8 Billion Trees

Planting Project: Philippines

The Philippines is a lush and diverse country located in the Western Pacific. However, like other countries plagued by severe deforestation, it is now facing a crisis of habitat destruction. From 1990 to 2005 the country lost 33% of its forest cover.

Every year 304,000 acres of forest cover are destroyed in the Philippines. At the current rate, all remaining forests will be gone by the year 2036.

And unfortunately, attempts by the government to do something have mostly failed: only 30% of reforestation efforts have even been successful. Logging, forest fires, natural disasters, expansive mining, urbanization, and a large growth in population are to blame.

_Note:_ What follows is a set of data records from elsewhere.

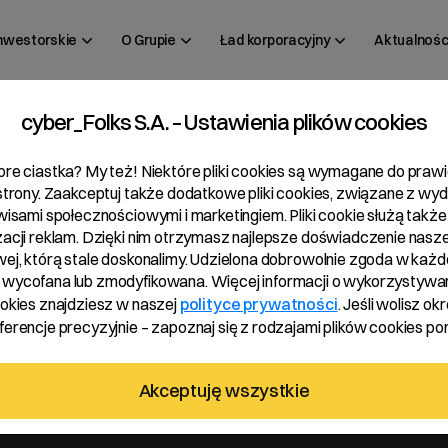
inwestorskie
O Grupie
Ład korporacyjny
Aktualnośc
cyber_Folks S.A. – Ustawienia plików cookies
bre ciastka? My też! Niektóre pliki cookies są wymagane do pra
Relacje inwestorskie
Ład korporacyjny
 strony. Zaakceptuj także dodatkowe pliki cookies, związane z wy
rwisami społecznościowymi i marketingiem. Pliki cookie służą także
Raporty
Walne Zgromadzenia
zacji reklam. Dzięki nim otrzymasz najlepsze doświadczenie nasze
Kalendarium
Dywidenda
wej, którą stale doskonalimy. Udzielona dobrowolnie zgoda w każde
wycofana lub zmodyfikowana. Więcej informacji o wykorzystywa
Dobre Praktyki
ookies znajdziesz w naszej
polityce prywatności
. Jeśli wolisz okr
Dokumenty
erencje precyzyjnie – zapoznaj się z rodzajami plików cookies pon
Akceptuję wszystkie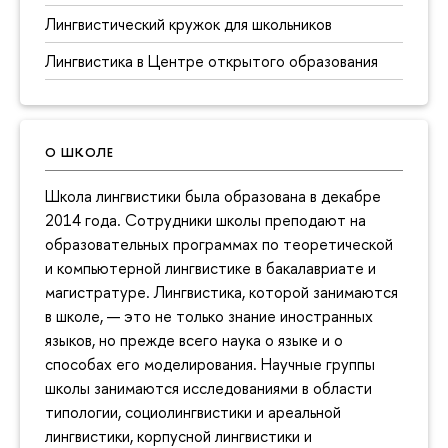
Лингвистический кружок для школьников
Лингвистика в Центре открытого образования
О ШКОЛЕ
Школа лингвистики была образована в декабре
2014 года. Сотрудники школы преподают на
образовательных программах по теоретической
и компьютерной лингвистике в бакалавриате и
магистратуре. Лингвистика, которой занимаются
в школе, — это не только знание иностранных
языков, но прежде всего наука о языке и о
способах его моделирования. Научные группы
школы занимаются исследованиями в области
типологии, социолингвистики и ареальной
лингвистики, корпусной лингвистики и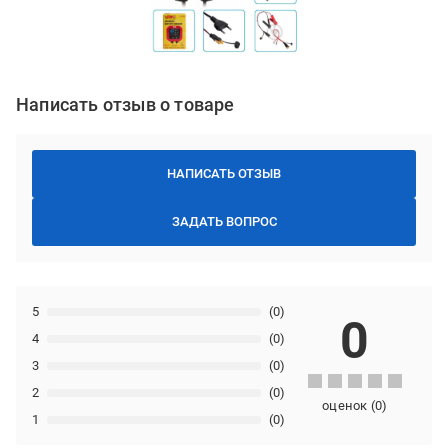
Написать отзыв о товаре
НАПИСАТЬ ОТЗЫВ
ЗАДАТЬ ВОПРОС
5
(0)
0
4
(0)
3
(0)
2
(0)
оценок
(
0
)
1
(0)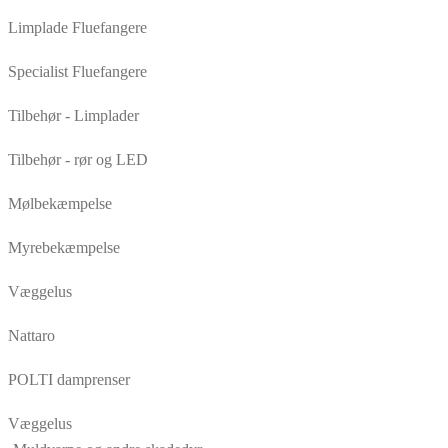
Limplade Fluefangere
Specialist Fluefangere
Tilbehør - Limplader
Tilbehør - rør og LED
Mølbekæmpelse
Myrebekæmpelse
Væggelus
Nattaro
POLTI damprenser
Væggelus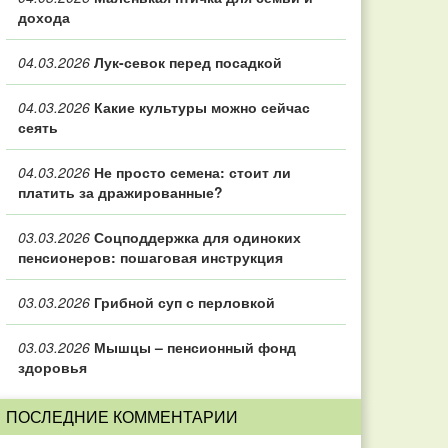
дохода
04.03.2026
Лук-севок перед посадкой
04.03.2026
Какие культуры можно сейчас
сеять
04.03.2026
Не просто семена: стоит ли
платить за дражированные?
03.03.2026
Соцподдержка для одиноких
пенсионеров: пошаговая инструкция
03.03.2026
Грибной суп с перловкой
03.03.2026
Мышцы – пенсионный фонд
здоровья
ПОСЛЕДНИЕ КОММЕНТАРИИ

Compounding things even worse, the high levels of poverty in the Philippines have pushed locals to invade nearby forests for subsistence and income. Despite bans by local authorities, illegal logging and mining continues to be a huge driver of deforestation.

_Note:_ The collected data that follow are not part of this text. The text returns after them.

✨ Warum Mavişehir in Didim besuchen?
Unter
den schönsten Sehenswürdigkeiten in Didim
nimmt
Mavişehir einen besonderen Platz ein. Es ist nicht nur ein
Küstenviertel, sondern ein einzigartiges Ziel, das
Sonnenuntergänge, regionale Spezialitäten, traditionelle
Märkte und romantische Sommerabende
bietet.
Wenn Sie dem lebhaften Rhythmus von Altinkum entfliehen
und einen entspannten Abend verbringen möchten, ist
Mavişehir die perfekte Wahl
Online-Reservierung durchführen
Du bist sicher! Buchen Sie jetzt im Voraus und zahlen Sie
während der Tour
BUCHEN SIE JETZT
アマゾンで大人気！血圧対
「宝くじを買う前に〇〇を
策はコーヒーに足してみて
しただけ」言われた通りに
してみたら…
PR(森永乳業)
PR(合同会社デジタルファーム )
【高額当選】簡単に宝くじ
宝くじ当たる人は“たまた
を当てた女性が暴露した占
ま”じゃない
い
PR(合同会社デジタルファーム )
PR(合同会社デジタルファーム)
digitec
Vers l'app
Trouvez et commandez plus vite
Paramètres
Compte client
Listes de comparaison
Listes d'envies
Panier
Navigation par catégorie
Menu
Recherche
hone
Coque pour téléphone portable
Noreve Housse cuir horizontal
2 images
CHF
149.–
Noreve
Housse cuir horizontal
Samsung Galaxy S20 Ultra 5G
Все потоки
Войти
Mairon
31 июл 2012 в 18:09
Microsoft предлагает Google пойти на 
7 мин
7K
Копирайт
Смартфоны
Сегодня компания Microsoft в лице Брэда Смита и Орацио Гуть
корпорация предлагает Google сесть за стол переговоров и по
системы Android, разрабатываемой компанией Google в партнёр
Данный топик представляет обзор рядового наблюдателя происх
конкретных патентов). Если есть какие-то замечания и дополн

The alarming rate of forests being destroyed is of particular concern to scientists who confirm the rich ecosystem of the Philippines is home to almost 1,200 different species of animal life of which almost half are endemic—they don’t live anywhere else on the planet.

Furthermore, the country is home to over 8,900 different types of plants. Of these, roughly 40% are endemic.

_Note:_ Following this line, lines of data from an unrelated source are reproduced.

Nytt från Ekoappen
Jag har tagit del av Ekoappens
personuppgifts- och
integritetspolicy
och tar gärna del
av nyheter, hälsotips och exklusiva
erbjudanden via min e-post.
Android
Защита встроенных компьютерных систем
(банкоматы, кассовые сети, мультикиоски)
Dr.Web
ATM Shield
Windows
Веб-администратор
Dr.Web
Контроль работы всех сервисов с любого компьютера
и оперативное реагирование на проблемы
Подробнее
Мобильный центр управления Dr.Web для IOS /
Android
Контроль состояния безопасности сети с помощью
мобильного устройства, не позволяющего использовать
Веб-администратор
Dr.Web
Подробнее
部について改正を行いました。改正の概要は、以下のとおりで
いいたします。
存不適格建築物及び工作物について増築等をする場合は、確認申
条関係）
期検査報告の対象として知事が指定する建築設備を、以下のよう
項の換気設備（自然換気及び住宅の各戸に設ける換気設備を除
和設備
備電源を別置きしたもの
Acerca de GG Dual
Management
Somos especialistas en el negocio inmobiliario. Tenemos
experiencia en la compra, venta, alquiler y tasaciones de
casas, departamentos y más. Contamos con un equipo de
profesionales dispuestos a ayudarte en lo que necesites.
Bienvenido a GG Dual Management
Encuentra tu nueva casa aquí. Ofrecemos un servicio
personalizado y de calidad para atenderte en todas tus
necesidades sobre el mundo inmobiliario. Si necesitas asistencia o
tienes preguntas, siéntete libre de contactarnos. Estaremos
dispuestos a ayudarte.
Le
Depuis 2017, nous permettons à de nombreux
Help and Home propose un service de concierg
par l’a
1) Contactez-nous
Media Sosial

The message is clear: Filipino wildlife is rich and diverse…and it’s facing eminent destruction as widespread deforestation continues to take place.

The high level of tree loss is also leading to harmful soil degradation as nutrients are depleted from the ground. This poor soil quality in turn leads to lower crop yields, which then pushes locals to resort to illegal forestry to survive. In many areas, at least half of the nutrient-rich topsoil has disappeared.

It is a negative cycle and it must be stopped.

For these reasons, 8 Billion Trees has partnered with ForestNation to carry out our tree planting project in Philippines where we hope to begin restoring areas of the Earth that have been brutalized by irresponsible forestry and natural disasters.